Life may never return to normal. This is becoming a species of conventional wisdom. On MSNBC last night, where conventional wisdom is often formed, U-Penn professor Ezekiel Emanuel explained that America may be shuttered for 18 months. At least:
EMANUEL: Realistically, COVID-19 will be here for the next 18 months or more. We will not be able to return to normalcy until we find a vaccine or effective medications. I know that's dreadful news to hear. How are people supposed to find work if this goes on in some form for a year and a half? Is all that economic pain worth trying to stop COVID-19? The truth is we have no choice. If we prematurely end that physical distancing and the other measures keeping it at bay, deaths could skyrocket into the hundreds of thousands if not a million. We cannot return to normal until there's a vaccine.

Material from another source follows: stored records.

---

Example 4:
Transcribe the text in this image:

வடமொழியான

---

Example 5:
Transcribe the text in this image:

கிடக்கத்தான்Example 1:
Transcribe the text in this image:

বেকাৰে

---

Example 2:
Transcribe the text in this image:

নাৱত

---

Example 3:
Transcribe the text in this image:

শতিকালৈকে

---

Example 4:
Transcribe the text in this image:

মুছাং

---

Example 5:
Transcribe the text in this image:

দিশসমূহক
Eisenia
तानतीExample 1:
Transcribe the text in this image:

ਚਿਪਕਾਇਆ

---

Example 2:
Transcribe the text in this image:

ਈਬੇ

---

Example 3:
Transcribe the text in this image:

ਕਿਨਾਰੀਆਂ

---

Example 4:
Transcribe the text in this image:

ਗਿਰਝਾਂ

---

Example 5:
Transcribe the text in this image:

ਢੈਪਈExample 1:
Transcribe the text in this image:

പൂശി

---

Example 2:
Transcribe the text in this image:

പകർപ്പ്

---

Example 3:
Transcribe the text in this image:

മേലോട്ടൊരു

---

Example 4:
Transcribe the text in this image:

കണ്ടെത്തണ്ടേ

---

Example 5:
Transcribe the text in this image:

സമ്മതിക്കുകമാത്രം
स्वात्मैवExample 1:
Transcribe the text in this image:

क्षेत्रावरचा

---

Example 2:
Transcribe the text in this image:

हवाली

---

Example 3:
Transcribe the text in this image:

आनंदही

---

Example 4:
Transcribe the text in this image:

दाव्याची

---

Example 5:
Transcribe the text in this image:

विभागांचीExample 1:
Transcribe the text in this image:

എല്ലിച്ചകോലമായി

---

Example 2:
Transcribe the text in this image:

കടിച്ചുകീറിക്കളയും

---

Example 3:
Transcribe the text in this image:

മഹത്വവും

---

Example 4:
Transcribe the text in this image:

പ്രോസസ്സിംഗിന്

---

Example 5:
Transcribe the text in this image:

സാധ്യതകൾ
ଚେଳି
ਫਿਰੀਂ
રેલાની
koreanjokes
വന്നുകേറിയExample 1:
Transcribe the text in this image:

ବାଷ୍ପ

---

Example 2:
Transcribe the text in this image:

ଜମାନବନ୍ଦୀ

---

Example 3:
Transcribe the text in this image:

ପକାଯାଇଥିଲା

“The truth is we have no choice.” That’s a familiar phrase in Washington. It ought to make you nervous. “Do what I say — follow my orders without complaint — or a million people will die. The oceans will rise. The polar bears will die. The human race will go extinct.” Ok. Maybe. These are smart people. We should hear them out. But these are also big decisions — history-changing decisions, with consequences we can’t even begin to anticipate this far out. Before we go ahead and alter our lives and our country forever, it’s fair to ask about the numbers. Their numbers. The ones that we acted on the first time, but that turned out to be completely wrong. How’d they screw that up so completely? That’s a fair question. If they can answer that question — slowly, rationally, in a way that makes sense, and suggests a deeper humility going forward — then that’s enough. They’re allowed to make more public policy decisions. But if they can’t answer it — if they dissemble or dodge or attack the questioner — then they’re disqualified forever from influencing our lives. Let’s see if they can do it.